Provided text: Begin
I’m out in San Diego working hard but also enjoying their version of “winter” (highs in the upper 60’s – this is not a complaint by any stretch of the imagination). I’m hoping to get out to Torrey Pines this weekend, so I’ve included a drone video of this beautiful park. It made me think that I should write about UAS in San Diego.
I’ll start with invasion of privacy, since that is hot news in the press. California has some of the toughest invasion of privacy laws in the United States. In the most basic sense, you can’t trespass to get a picture of someone. This predates UAS, since the state has attempted to limit paparazzi for decades, but now drones allow you to take pictures without physically trespassing. A well-known case in the early 90’s illustrates the limits of the law. Barbara Streisand sued a company making a photographic survey of the California coastline, including her oceanside mansion, but lost because there was nothing offensive or invasive about the distant photograph. This was a manned flight, but now Californians, not just movie stars, are worried about drones invading their privacy.
In response, a bill was passed last year to amend California’s invasion of privacy law. It is now illegal to make a recording with a device (i.e.: a drone) that is “offensive to a reasonable person,” of a person “engaging in a personal or familial activity under circumstances in which the plaintiff had a reasonable expectation of privacy,” when the “image, sound recording, or other physical impression could not have been achieved without a trespass unless the device was used.” (Cal. Civil Code §1708.8(b)). In layman’s terms, if you can’t get the picture without using a drone, you are violating the law – even if you are not actually trespassing. One who violates this provision is liable for damages to the aggrieved party and a civil fine of between $5,000 and $50,000!
California also has other bills pending. One that would have restricted the ability of law enforcement to use UAS was vetoed by the governor last year . Two similar bills have been introduced this year and are under consideration. Assemblyman Jeff Gorell, who introduced the legislation that was vetoed, makes a good point. It is important to pass balanced UAS legislation before more dramatic action, such as a full ban, occurs.
San Diego County has a particular interest in UAS. The area is a hotbed of defense contracting, which includes General Atomics and Northrop Grumman, makers of the Predator/Reaper and Global Hawk, respectively. The Union-Tribune article also cites a National University System Institute for Policy Research (based in San Diego) study from 2011 that found the UAS industry added $1.3 billion and more than 7,000 jobs to the county’s economy.
I wrote previously about AeroVironment, which had been granted permission by the FAA to use its Puma UAS to survey BP assets in Prudhoe Bay, Alaska. The authorization take the form of a restricted type certificate, a broader but more difficult to obtain authorization than the 333 exemptions. AeroVironment is based in Southern California and can boast that the first over Prudhoe Bay flight occurred on Sunday January 18th!
It is great to see an area’s economy benefitting from UAS and I hope San Diego can continue to develop this technology.
Provided text: End
▶ Task details
Based on the text about drones in San Diego, decide whether each statement is true: (a) Barbara Streisand won her lawsuit over the coastline photograph. (b) The civil fine for violating the amended privacy provision can reach $50,000. (c) The governor signed the bill restricting law enforcement's use of UAS. Answer yes or no for each, quoting the words of the text that decide it.
Dataset entries: Begin
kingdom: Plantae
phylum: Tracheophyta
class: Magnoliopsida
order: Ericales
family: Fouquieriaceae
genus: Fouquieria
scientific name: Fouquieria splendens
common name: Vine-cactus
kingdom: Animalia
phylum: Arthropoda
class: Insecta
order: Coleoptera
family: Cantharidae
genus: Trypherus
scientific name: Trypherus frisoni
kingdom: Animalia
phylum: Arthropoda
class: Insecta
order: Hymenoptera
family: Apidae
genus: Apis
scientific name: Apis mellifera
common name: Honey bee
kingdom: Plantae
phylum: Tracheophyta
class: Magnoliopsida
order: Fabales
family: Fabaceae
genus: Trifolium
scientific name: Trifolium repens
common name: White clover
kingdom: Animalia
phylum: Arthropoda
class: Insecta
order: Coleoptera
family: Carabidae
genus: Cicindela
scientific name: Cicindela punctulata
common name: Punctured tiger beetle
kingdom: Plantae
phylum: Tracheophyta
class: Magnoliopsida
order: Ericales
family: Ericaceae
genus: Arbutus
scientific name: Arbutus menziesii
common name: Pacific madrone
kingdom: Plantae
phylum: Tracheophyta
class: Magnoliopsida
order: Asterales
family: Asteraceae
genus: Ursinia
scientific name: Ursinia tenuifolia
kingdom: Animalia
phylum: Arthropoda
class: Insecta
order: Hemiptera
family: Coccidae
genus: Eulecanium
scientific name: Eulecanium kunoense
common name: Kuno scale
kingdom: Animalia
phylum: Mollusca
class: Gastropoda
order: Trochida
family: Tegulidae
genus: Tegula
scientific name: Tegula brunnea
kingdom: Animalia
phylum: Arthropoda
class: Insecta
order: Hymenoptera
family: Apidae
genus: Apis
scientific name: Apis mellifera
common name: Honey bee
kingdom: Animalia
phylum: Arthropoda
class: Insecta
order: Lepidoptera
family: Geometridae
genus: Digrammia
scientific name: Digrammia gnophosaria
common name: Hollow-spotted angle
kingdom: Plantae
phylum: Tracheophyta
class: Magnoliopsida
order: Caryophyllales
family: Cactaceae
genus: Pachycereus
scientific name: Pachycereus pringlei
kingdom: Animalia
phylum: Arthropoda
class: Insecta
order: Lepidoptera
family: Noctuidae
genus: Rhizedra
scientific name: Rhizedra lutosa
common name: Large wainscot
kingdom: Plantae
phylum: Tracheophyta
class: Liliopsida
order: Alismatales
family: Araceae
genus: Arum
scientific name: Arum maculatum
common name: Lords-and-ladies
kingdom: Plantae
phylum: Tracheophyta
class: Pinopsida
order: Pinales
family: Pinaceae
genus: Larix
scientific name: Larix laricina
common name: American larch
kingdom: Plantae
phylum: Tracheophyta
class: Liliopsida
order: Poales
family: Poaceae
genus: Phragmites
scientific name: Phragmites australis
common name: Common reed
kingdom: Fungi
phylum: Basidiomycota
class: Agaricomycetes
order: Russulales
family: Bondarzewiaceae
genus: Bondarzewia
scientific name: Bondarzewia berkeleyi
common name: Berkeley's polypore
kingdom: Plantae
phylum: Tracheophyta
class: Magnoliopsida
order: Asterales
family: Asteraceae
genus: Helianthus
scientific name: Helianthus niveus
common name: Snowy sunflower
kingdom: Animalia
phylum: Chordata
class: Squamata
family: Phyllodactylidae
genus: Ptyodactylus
Dataset entries: End
▶ Task response
(a) No: "but lost because there was nothing offensive or invasive about the distant photograph."
(b) Yes: "a civil fine of between $5,000 and $50,000."
(c) No: "was vetoed by the governor."